====== SELECTED TEXT
This invention relates to a layer of a organic-metallic complex of a polyamine with a metal oxide, or metallate ion, or water-soluble metallate salt for reducing the rate of corrosion of metal surfaces in aqueous systems having a pH greater than about 7. Such a layer is formed on the surfaces of steel, iron and aluminum subject to corrosion by process water recirculated through cooling towers, cooling water for internal combustion engines which water is recirculated through heat exchange means, water in industrial boilers for the production of process steam, and comparable aqueous systems. This layer is also formed on ferrous and aluminum surfaces, and surfaces of alloys thereof, when the complex is in an aqueous synthetic metal-working fluid, or, in a water-based adhesive used on a metal surface, or, in an aqueous oi-field drilling mud in contact with steel drilling equipment, or, in an aqueous rinse for a bare, that is, untreated steel surface, or a treated, for example phosphated steel surface.
============
- [REQUIRED TASK]:
In the text on corrosion, the layer reduces corrosion in aqueous systems with a pH greater than about what value? The records aren't needed.
====== INFORMATION SHOWN
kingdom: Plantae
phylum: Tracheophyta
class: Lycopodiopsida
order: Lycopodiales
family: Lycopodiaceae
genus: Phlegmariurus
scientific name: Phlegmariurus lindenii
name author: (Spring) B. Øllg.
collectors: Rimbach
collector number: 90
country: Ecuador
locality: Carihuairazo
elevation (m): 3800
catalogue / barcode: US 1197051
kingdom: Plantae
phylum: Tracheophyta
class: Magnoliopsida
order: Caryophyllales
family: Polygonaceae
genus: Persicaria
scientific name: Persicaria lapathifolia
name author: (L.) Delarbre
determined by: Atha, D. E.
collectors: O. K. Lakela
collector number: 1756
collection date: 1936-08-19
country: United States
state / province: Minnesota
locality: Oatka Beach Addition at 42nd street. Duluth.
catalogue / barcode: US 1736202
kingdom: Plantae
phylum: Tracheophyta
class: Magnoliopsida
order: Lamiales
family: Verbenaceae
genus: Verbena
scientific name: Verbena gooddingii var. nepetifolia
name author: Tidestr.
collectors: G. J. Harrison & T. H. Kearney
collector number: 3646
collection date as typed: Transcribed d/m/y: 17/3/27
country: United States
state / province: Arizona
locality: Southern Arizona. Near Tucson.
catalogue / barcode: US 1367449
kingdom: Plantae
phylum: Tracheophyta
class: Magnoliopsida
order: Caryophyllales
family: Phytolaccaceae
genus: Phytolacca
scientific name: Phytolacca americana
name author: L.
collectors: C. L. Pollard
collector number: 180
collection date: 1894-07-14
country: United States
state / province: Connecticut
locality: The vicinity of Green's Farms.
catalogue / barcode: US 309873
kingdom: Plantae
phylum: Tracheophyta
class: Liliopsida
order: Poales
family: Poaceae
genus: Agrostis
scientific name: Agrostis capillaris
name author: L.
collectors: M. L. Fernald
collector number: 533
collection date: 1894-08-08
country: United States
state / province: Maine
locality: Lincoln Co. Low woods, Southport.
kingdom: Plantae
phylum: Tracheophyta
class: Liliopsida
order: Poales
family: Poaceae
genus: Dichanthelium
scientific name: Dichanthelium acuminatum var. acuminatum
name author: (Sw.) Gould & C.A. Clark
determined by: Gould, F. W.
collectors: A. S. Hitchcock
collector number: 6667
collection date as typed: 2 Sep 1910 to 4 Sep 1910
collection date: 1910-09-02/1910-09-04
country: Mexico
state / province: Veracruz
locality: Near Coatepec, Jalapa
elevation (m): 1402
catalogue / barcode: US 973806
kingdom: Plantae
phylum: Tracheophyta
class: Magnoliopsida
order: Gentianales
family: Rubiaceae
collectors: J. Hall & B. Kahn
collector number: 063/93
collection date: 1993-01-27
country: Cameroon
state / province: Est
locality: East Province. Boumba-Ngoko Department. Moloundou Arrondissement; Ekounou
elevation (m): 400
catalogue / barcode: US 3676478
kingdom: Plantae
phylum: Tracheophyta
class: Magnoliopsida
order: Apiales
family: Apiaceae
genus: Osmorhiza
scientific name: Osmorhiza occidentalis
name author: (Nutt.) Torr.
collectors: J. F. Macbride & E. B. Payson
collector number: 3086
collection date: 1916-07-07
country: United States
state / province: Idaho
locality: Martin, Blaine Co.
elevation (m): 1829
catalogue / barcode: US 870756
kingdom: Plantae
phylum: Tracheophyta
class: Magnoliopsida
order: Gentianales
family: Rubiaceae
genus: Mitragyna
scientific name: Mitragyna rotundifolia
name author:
============
- [TASK ANSWER]:
About 7.